The admin api requires that one have a server administrator access token and we suggest that the admin api be hidden behind a reverse proxy (matrix-org.github.io/synapse/latest/usage/administration/admin_api/index.html#making-an-admin-api-request), in this case would we make a public API for this instead and ask the user to provide something like their account access token?
I had envisioned that it would only be modifiable by admins, we likely want to add an admin API for it to avoid people touching the database directly. I think this removes the need to worry about how "normal" users would access it.
This doesn't match what @erikjohnston said above about it being self-serve. I think I'd start by only allowing admins to use it, we could open it up (or add a new API) in the future if that's needed.
There's the /_synapse/client
path which is generally routed to a public URL, so that could be an option for a non-admin path.
A question comes to mind when looking at this: we currently enable/disable experimental features in the
experimental
section of the config. Would adding a table replace the experimental config for the features moved to the table, or would they interact and if so, which one would take precedence?

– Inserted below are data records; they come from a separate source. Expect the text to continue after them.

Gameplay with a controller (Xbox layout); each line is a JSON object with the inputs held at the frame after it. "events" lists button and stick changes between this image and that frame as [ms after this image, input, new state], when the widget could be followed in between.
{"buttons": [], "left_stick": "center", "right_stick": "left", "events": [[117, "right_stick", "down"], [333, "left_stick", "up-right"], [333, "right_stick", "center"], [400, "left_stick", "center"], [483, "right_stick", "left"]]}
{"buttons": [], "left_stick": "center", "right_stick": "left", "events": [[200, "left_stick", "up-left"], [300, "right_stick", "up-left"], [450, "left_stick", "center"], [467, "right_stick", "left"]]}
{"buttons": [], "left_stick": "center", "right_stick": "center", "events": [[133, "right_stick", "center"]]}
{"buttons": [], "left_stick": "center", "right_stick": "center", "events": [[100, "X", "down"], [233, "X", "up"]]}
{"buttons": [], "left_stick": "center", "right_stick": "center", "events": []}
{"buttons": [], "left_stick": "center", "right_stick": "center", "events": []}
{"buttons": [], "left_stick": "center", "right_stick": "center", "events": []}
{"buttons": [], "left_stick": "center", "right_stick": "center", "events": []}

I had assumed it would completely replace the config section, but maybe there are benefits to keeping it around? If we kept it around I think it would be something like:
flowchart TD
Start((Start))
Config{Is enabled\nin config?}
Table{Is enabled for\nuser in table?}
Enabled
Disabled
End((End))
Start --> Config
Config -- No --> Disabled
Config -- Yes --> Table
Table -- No --> Disabled
Table -- Yes --> Enabled
Disabled --> End
Enabled --> End
Keeping the config adds complexity for an unclear benefit, so I'd also be inclined to replace it as well. Thanks for answering my questions, your perspective is very helpful!
It would be useful to allow experimental flags to be enabled per user, to allow those with matrix.org accounts to test features with their real account without having to enable it for all matrix.org users.
Not all experimental features can be enabled per-user, e.g. experimental login flows wouldn't make sense to enable per-user (since the requester hasn't logged in yet!).
My proposal would be to store these in the database and add admin APIs. The rationale being that then we can (potentially) allow users to self-serve opting into experimental features.